__Saved entries__:

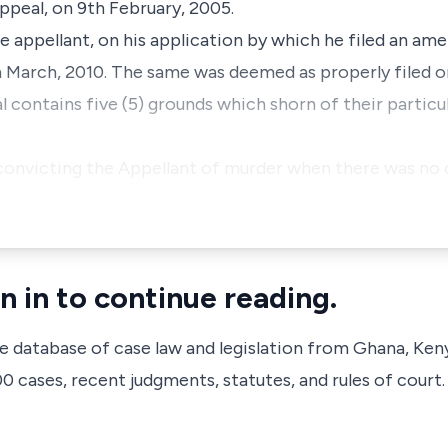
ppeal, on 9th February, 2005.
he appellant, on his application by which he filed an am
 March, 2010. The same was deemed as properly filed o
contains five (5) grounds which shorn of their particul
in convicting the Appellant of murder when there was no
n in to continue reading.
ve database of case law and legislation from Ghana, Ken
 cases, recent judgments, statutes, and rules of court.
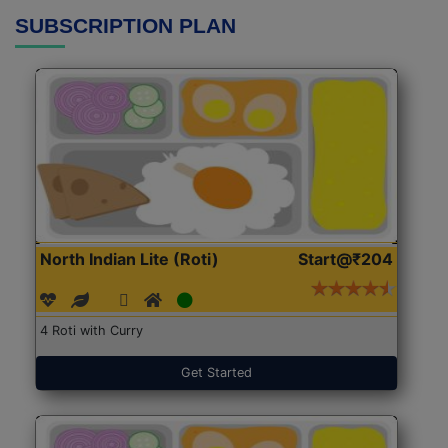
SUBSCRIPTION PLAN
North Indian Lite (Roti)
Start@₹204
4 Roti with Curry
Get Started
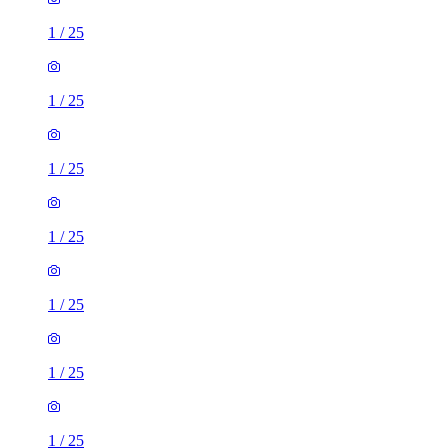
1
/
25
1
/
25
1
/
25
1
/
25
1
/
25
1
/
25
1
/
25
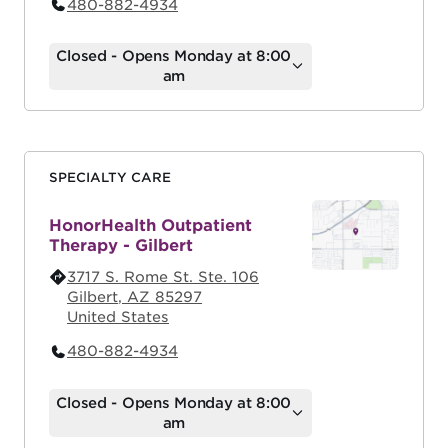
480-882-4934
Closed - Opens Monday at 8:00
am
SPECIALTY CARE
HonorHealth Outpatient
Therapy - Gilbert
3717 S. Rome St. Ste. 106
Gilbert
,
AZ
85297
United States
480-882-4934
Closed - Opens Monday at 8:00
am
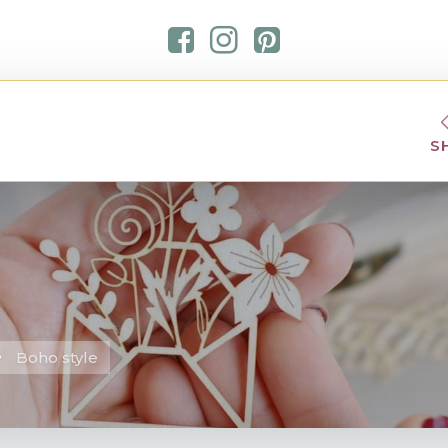
S
Boho style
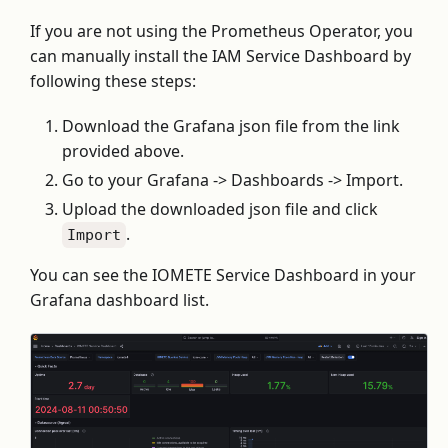
If you are not using the Prometheus Operator, you
can manually install the IAM Service Dashboard by
following these steps:
Download the Grafana json file from the link
provided above.
Go to your Grafana -> Dashboards -> Import.
Upload the downloaded json file and click
.
Import
You can see the IOMETE Service Dashboard in your
Grafana dashboard list.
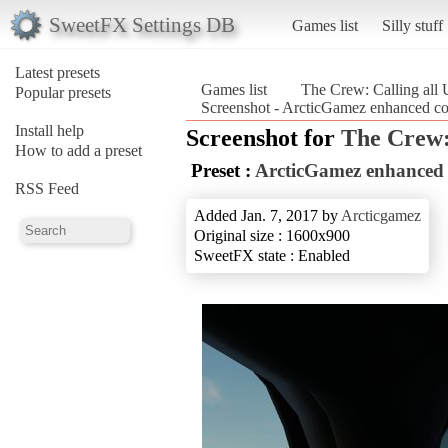
SweetFX Settings DB
Games list
Silly stuff
Latest presets
Games list
The Crew: Calling all 
Popular presets
Screenshot - ArcticGamez enhanced colo
Install help
Screenshot for
The Crew: 
How to add a preset
Preset :
ArcticGamez enhanced c
RSS Feed
Added Jan. 7, 2017 by
Arcticgamez
Original size : 1600x900
SweetFX state : Enabled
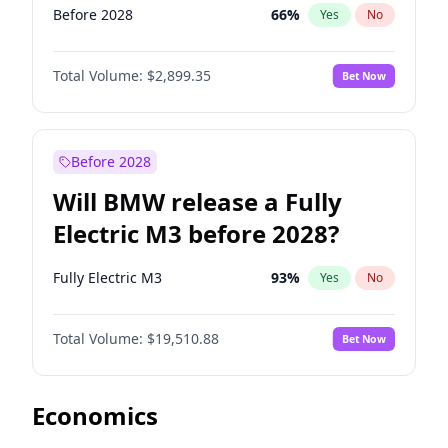
Before 2028
66
%
Yes
No
Total Volume:
$2,899.35
Bet Now
Before 2028
Will BMW release a Fully
Electric M3 before 2028?
Fully Electric M3
93
%
Yes
No
Total Volume:
$19,510.88
Bet Now
Economics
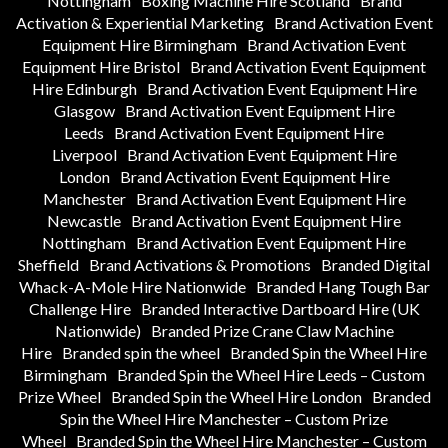
Nottingham
Boxing Machine Hire Scotland
Brand
Activation & Experiential Marketing
Brand Activation Event
Equipment Hire Birmingham
Brand Activation Event
Equipment Hire Bristol
Brand Activation Event Equipment
Hire Edinburgh
Brand Activation Event Equipment Hire
Glasgow
Brand Activation Event Equipment Hire
Leeds
Brand Activation Event Equipment Hire
Liverpool
Brand Activation Event Equipment Hire
London
Brand Activation Event Equipment Hire
Manchester
Brand Activation Event Equipment Hire
Newcastle
Brand Activation Event Equipment Hire
Nottingham
Brand Activation Event Equipment Hire
Sheffield
Brand Activations & Promotions
Branded Digital
Whack-A-Mole Hire Nationwide
Branded Hang Tough Bar
Challenge Hire
Branded Interactive Dartboard Hire (UK
Nationwide)
Branded Prize Crane Claw Machine
Hire
Branded spin the wheel
Branded Spin the Wheel Hire
Birmingham
Branded Spin the Wheel Hire Leeds – Custom
Prize Wheel
Branded Spin the Wheel Hire London
Branded
Spin the Wheel Hire Manchester – Custom Prize
Wheel
Branded Spin the Wheel Hire Manchester – Custom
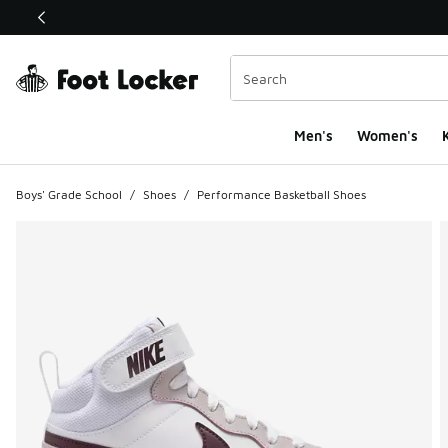
This link will open in a new window
Men's
Women's
K
Boys' Grade School
/
Shoes
/
Performance Basketball Shoes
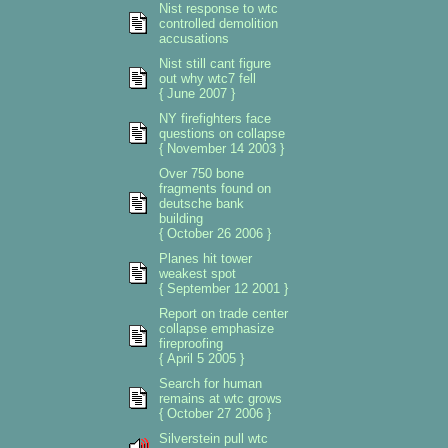
Nist response to wtc
controlled demolition
accusations
Nist still cant figure
out why wtc7 fell
{ June 2007 }
NY firefighters face
questions on collapse
{ November 14 2003 }
Over 750 bone
fragments found on
deutsche bank
building
{ October 26 2006 }
Planes hit tower
weakest spot
{ September 12 2001 }
Report on trade center
collapse emphasize
fireproofing
{ April 5 2005 }
Search for human
remains at wtc grows
{ October 27 2006 }
Silverstein pull wtc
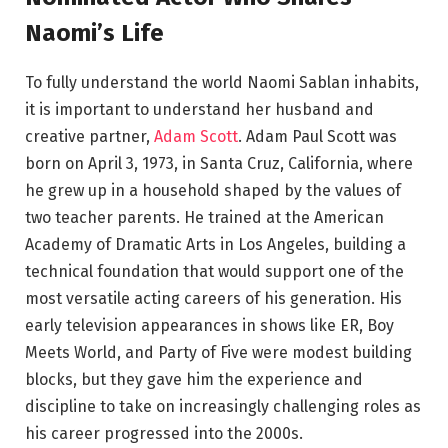
Naomi’s Life
To fully understand the world Naomi Sablan inhabits,
it is important to understand her husband and
creative partner,
Adam Scott
. Adam Paul Scott was
born on April 3, 1973, in Santa Cruz, California, where
he grew up in a household shaped by the values of
two teacher parents. He trained at the American
Academy of Dramatic Arts in Los Angeles, building a
technical foundation that would support one of the
most versatile acting careers of his generation. His
early television appearances in shows like ER, Boy
Meets World, and Party of Five were modest building
blocks, but they gave him the experience and
discipline to take on increasingly challenging roles as
his career progressed into the 2000s.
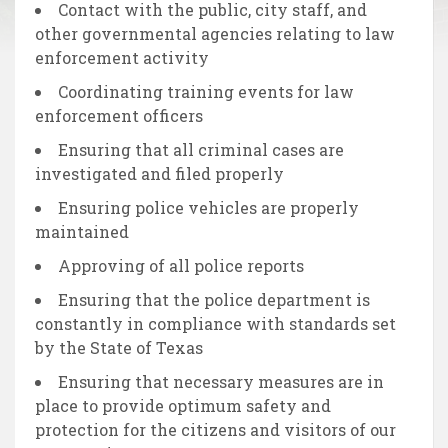
Contact with the public, city staff, and
other governmental agencies relating to law
enforcement activity
Coordinating training events for law
enforcement officers
Ensuring that all criminal cases are
investigated and filed properly
Ensuring police vehicles are properly
maintained
Approving of all police reports
Ensuring that the police department is
constantly in compliance with standards set
by the State of Texas
Ensuring that necessary measures are in
place to provide optimum safety and
protection for the citizens and visitors of our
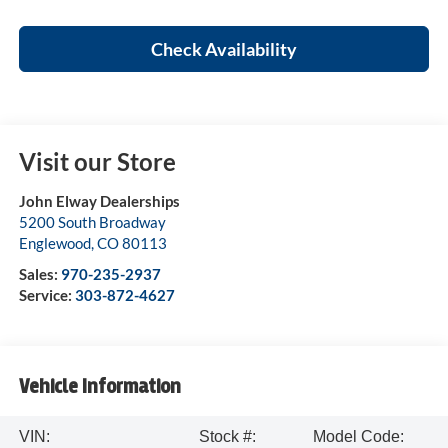
Check Availability
Visit our Store
John Elway Dealerships
5200 South Broadway
Englewood
,
CO
80113
Sales:
970-235-2937
Service:
303-872-4627
Vehicle Information
VIN:
Stock #:
Model Code:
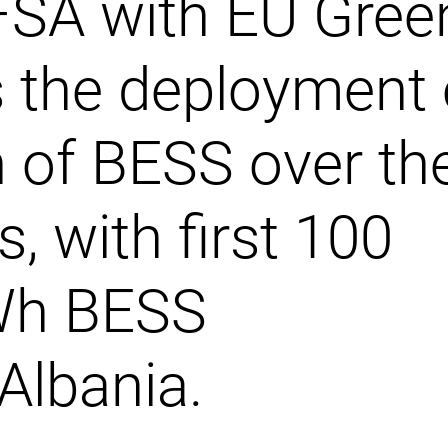
FSA with EU Gree
 the deployment 
 of BESS over th
s, with first 100
Wh BESS
 Albania.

__Problem statement__: Each line above starting at the one holding "place to provide optimum safety and" and ending at the one holding "FSA with EU Gree" should be set down exactly as it stands, both ends included, with no pictures.

__Worked solution__:
place to provide optimum safety and
protection for the citizens and visitors of our
Check Availability
Visit our Store
John Elway Dealerships
5200 South Broadway
Englewood
,
CO
80113
Sales:
970-235-2937
Service:
303-872-4627
Vehicle Information
VIN:
Stock #:
Model Code:
FSA with EU Gree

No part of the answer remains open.